[HOW TO COMPLETE THIS TASK]: Copy each line of the material beneath that holds the word "mijn".
════
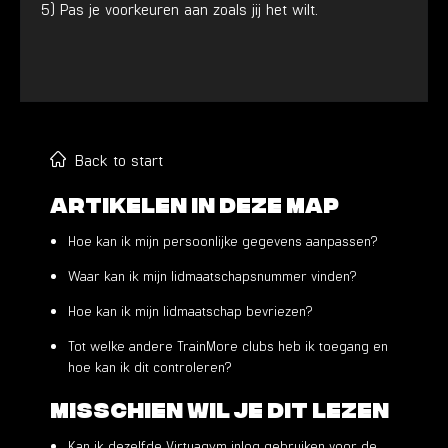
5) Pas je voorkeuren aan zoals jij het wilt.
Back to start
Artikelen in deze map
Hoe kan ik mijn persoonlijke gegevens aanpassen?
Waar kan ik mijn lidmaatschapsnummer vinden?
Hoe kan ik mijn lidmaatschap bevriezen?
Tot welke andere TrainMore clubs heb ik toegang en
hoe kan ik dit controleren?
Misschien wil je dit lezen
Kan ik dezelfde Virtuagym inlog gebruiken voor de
════
[EXERCISE SOLUTION]:
Hoe kan ik mijn persoonlijke gegevens aanpassen?
Waar kan ik mijn lidmaatschapsnummer vinden?
Hoe kan ik mijn lidmaatschap bevriezen?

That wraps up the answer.